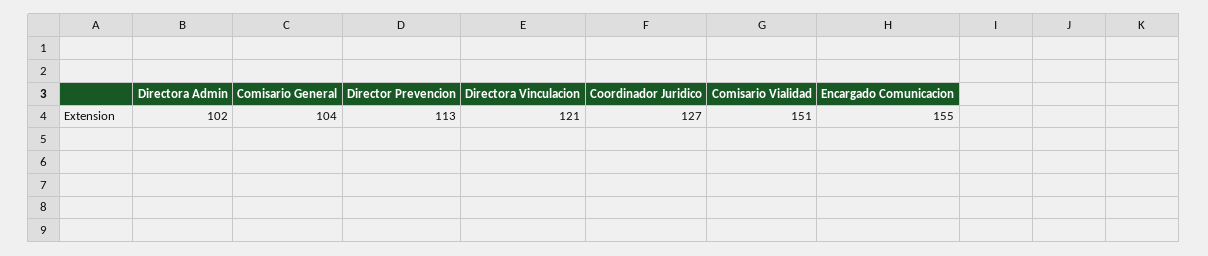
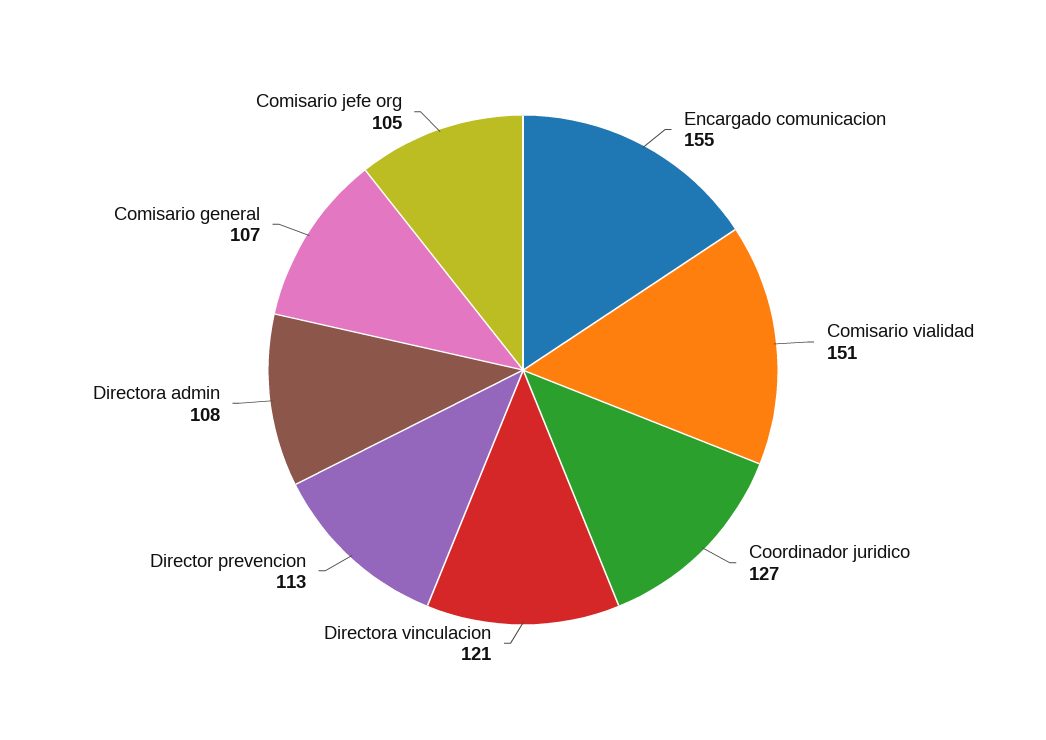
  {
-   "Directora Admin": 102,
+   "Directora Admin": 108,
-   "Comisario General": 104,
+   "Comisario General": 107,
    "Director Prevencion": 113,
    "Directora Vinculacion": 121,
    "Coordinador Juridico": 127,
    "Comisario Vialidad": 151,
-   "Encargado Comunicacion": 155
+   "Encargado Comunicacion": 155,
+   "Comisario jefe org": 105
  }

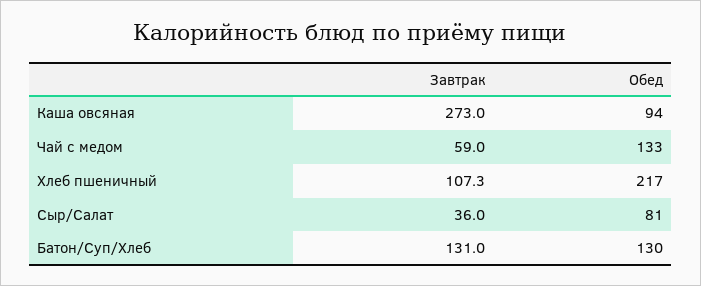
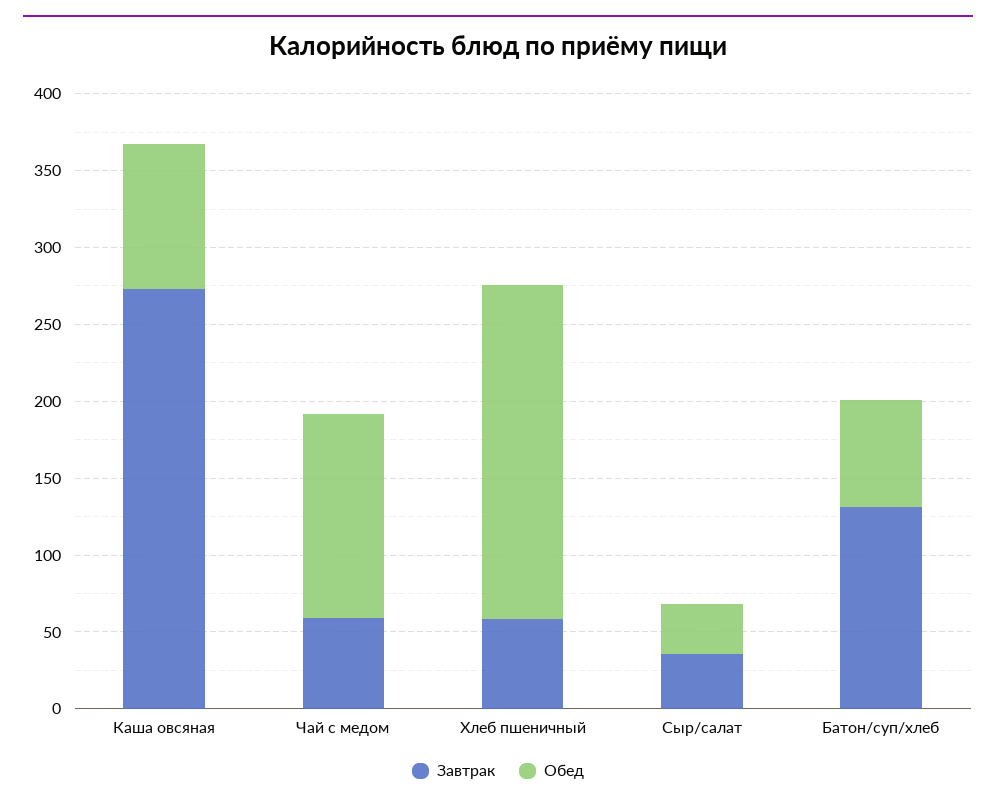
  {
    "Завтрак": {
      "Каша овсяная": 273,
      "Чай с медом": 59,
-     "Хлеб пшеничный": 107.3,
+     "Хлеб пшеничный": 60,
      "Сыр/Салат": 36,
      "Батон/Суп/Хлеб": 131
    },
    "Обед": {
      "Каша овсяная": 94,
      "Чай с медом": 133,
      "Хлеб пшеничный": 217,
-     "Сыр/Салат": 81,
+     "Сыр/Салат": 30,
-     "Батон/Суп/Хлеб": 130
+     "Батон/Суп/Хлеб": 70
    }
  }

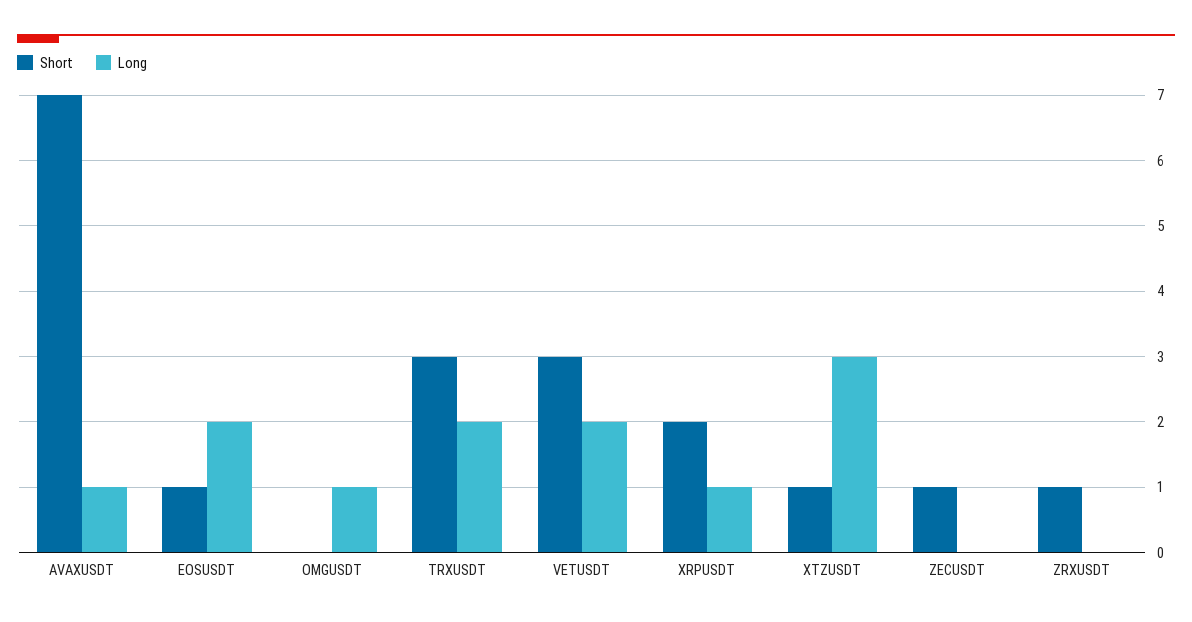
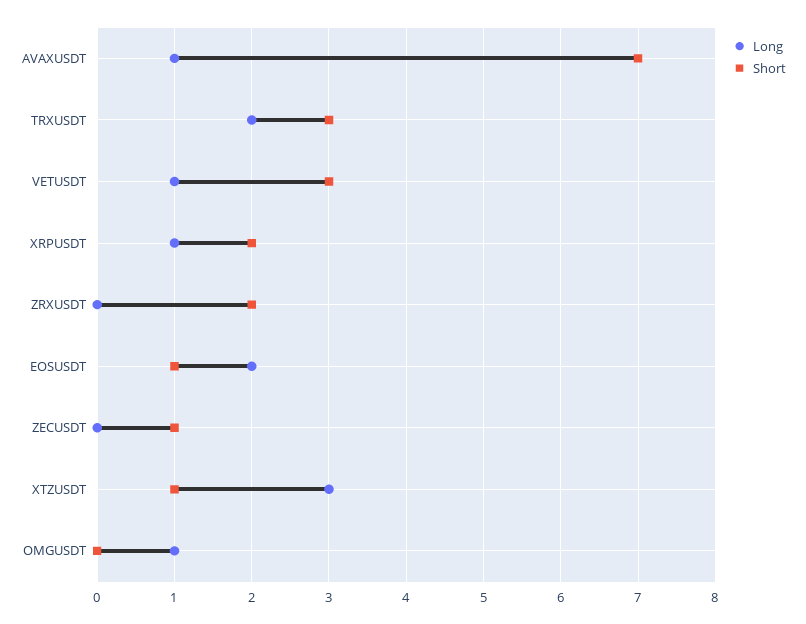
  {
    "Short": {
      "AVAXUSDT": 7,
      "EOSUSDT": 1,
      "OMGUSDT": 0,
      "TRXUSDT": 3,
      "VETUSDT": 3,
      "XRPUSDT": 2,
      "XTZUSDT": 1,
      "ZECUSDT": 1,
-     "ZRXUSDT": 1
+     "ZRXUSDT": 2
    },
    "Long": {
      "AVAXUSDT": 1,
      "EOSUSDT": 2,
      "OMGUSDT": 1,
      "TRXUSDT": 2,
-     "VETUSDT": 2,
+     "VETUSDT": 1,
      "XRPUSDT": 1,
      "XTZUSDT": 3,
      "ZECUSDT": 0,
      "ZRXUSDT": 0
    }
  }

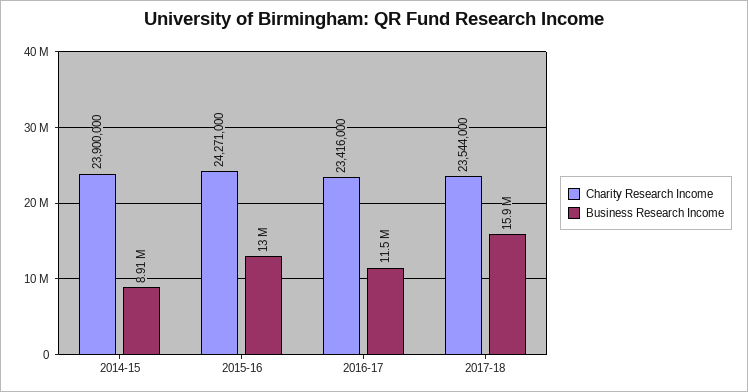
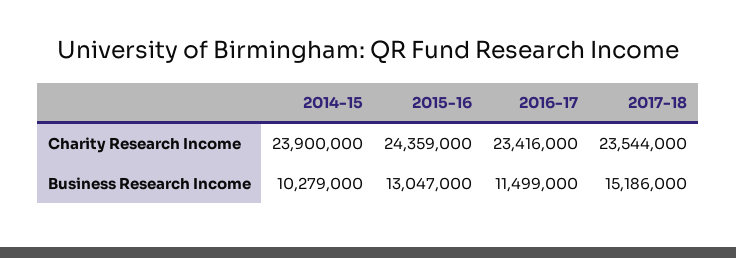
  {
    "Charity Research Income": {
      "2014-15": 23900000,
-     "2015-16": 24271000,
+     "2015-16": 24359000,
      "2016-17": 23416000,
      "2017-18": 23544000
    },
    "Business Research Income": {
-     "2014-15": 8910000,
+     "2014-15": 10279000,
      "2015-16": 13047000,
      "2016-17": 11499000,
-     "2017-18": 15900000
+     "2017-18": 15186000
    }
  }

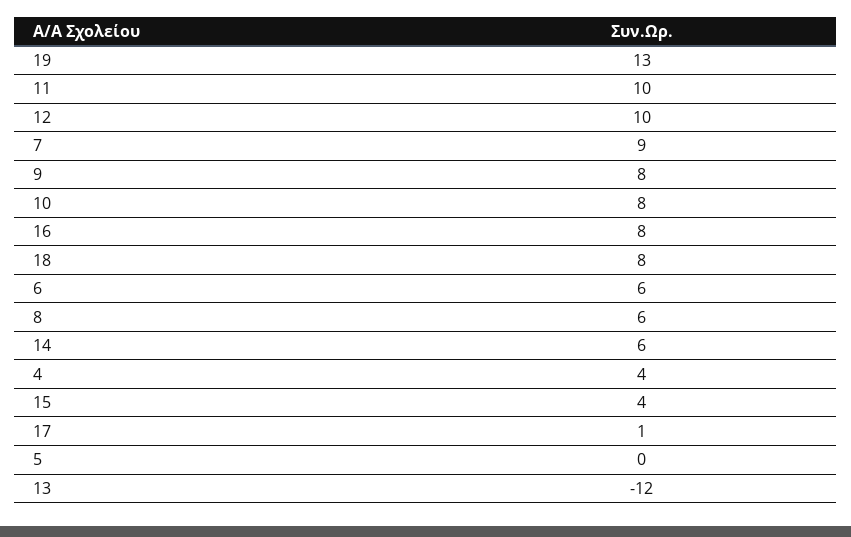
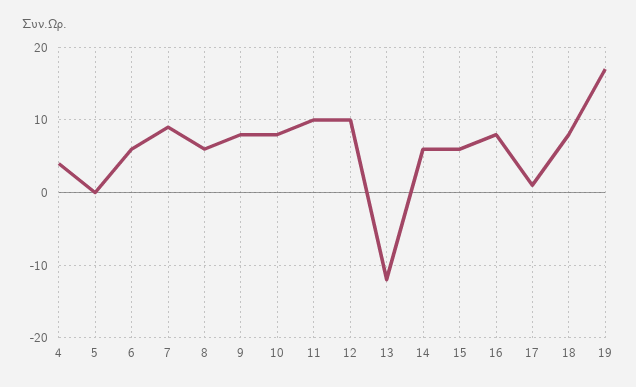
  {
-   "19": 13,
+   "19": 17,
    "11": 10,
    "12": 10,
    "7": 9,
    "9": 8,
    "10": 8,
    "16": 8,
    "18": 8,
    "6": 6,
    "8": 6,
    "14": 6,
    "4": 4,
-   "15": 4,
+   "15": 6,
    "17": 1,
    "5": 0,
    "13": -12
  }

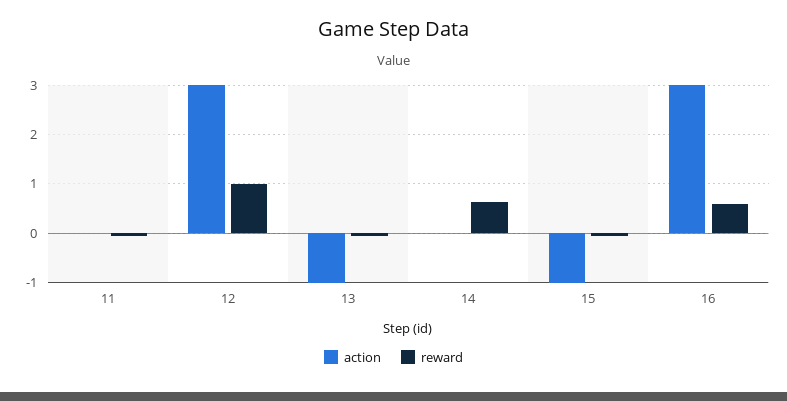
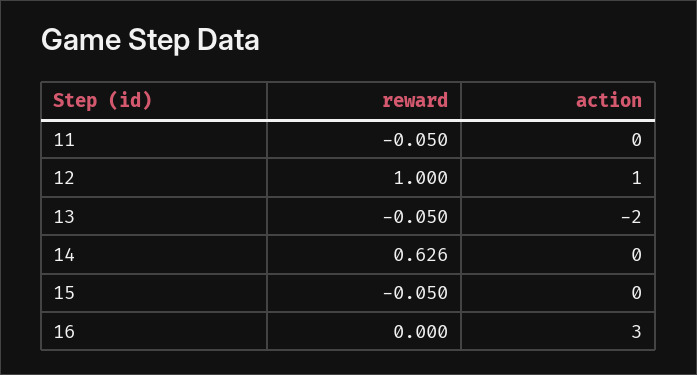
  {
    "action": {
      "11": 0,
-     "12": 3,
+     "12": 1,
-     "13": -1,
+     "13": -2,
      "14": 0,
-     "15": -1,
+     "15": 0,
      "16": 3
    },
    "reward": {
      "11": -0.05,
      "12": 1,
      "13": -0.05,
      "14": 0.626,
      "15": -0.05,
-     "16": 0.6
+     "16": 0
    }
  }

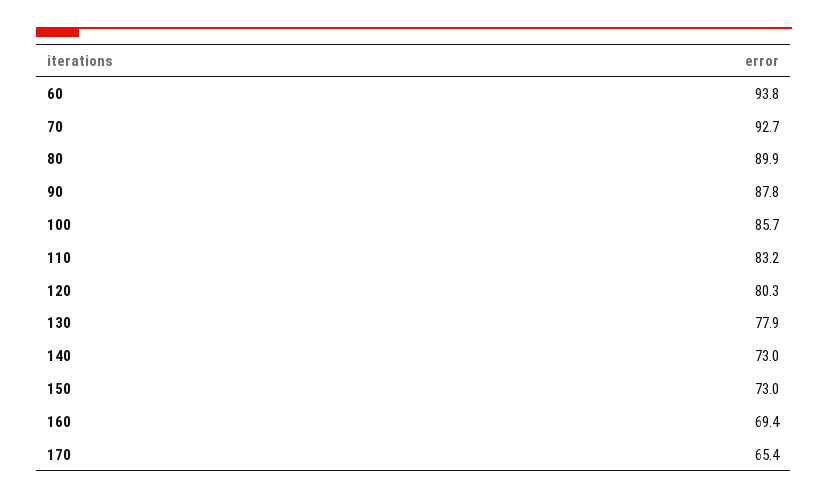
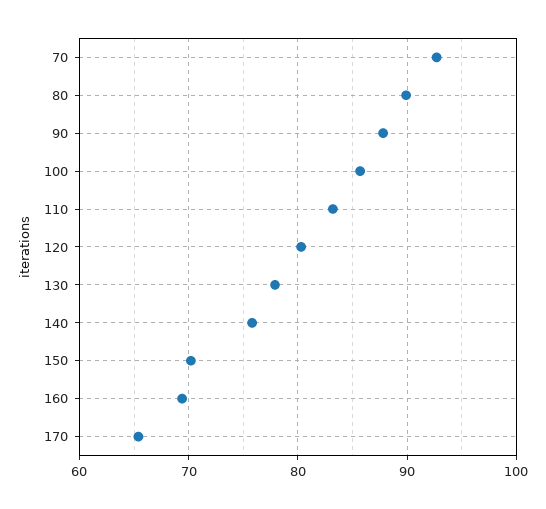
  {
-   "60": 93.8,
    "70": 92.7,
    "80": 89.9,
    "90": 87.8,
    "100": 85.7,
    "110": 83.2,
    "120": 80.3,
    "130": 77.9,
-   "140": 73,
+   "140": 76,
-   "150": 73,
+   "150": 70,
    "160": 69.4,
    "170": 65.4
  }

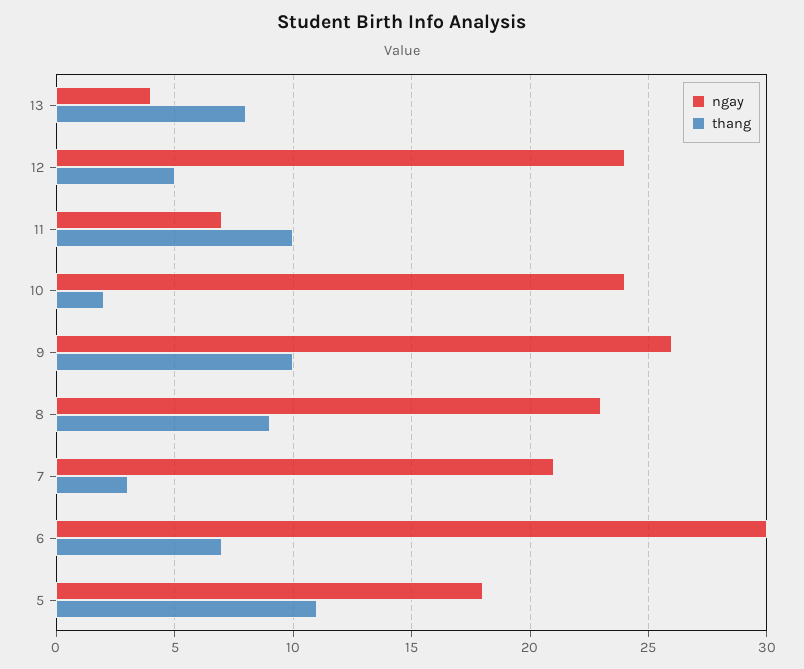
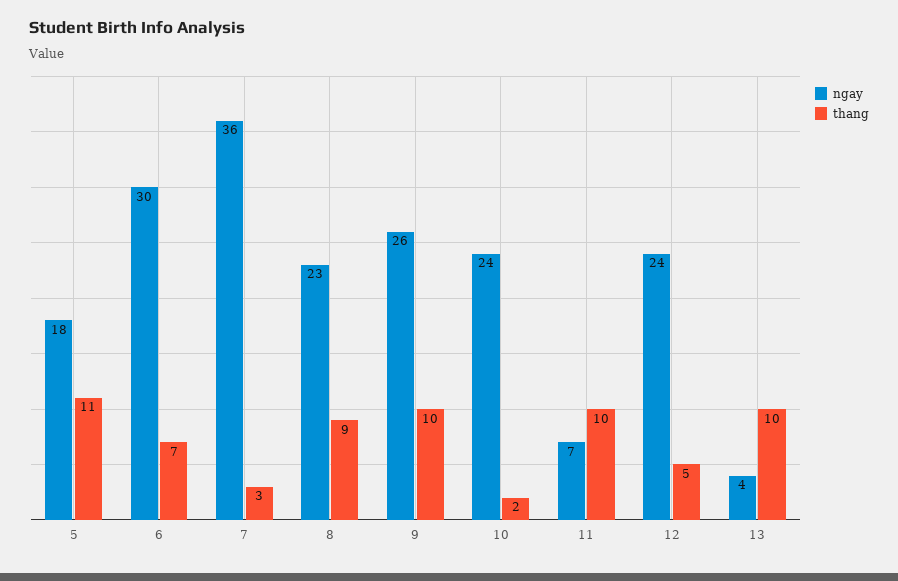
  {
    "ngay": {
      "13": 4,
      "12": 24,
      "11": 7,
      "10": 24,
      "9": 26,
      "8": 23,
-     "7": 21,
+     "7": 36,
      "6": 30,
      "5": 18
    },
    "thang": {
-     "13": 8,
+     "13": 10,
      "12": 5,
      "11": 10,
      "10": 2,
      "9": 10,
      "8": 9,
      "7": 3,
      "6": 7,
      "5": 11
    }
  }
────────────────────
▸ Problem to work on: Pull out all lines of the data with the string "Хлеб".

▸ Result:
-     "Хлеб пшеничный": 107.3,
+     "Хлеб пшеничный": 60,
      "Батон/Суп/Хлеб": 131
      "Хлеб пшеничный": 217,
-     "Батон/Суп/Хлеб": 130
+     "Батон/Суп/Хлеб": 70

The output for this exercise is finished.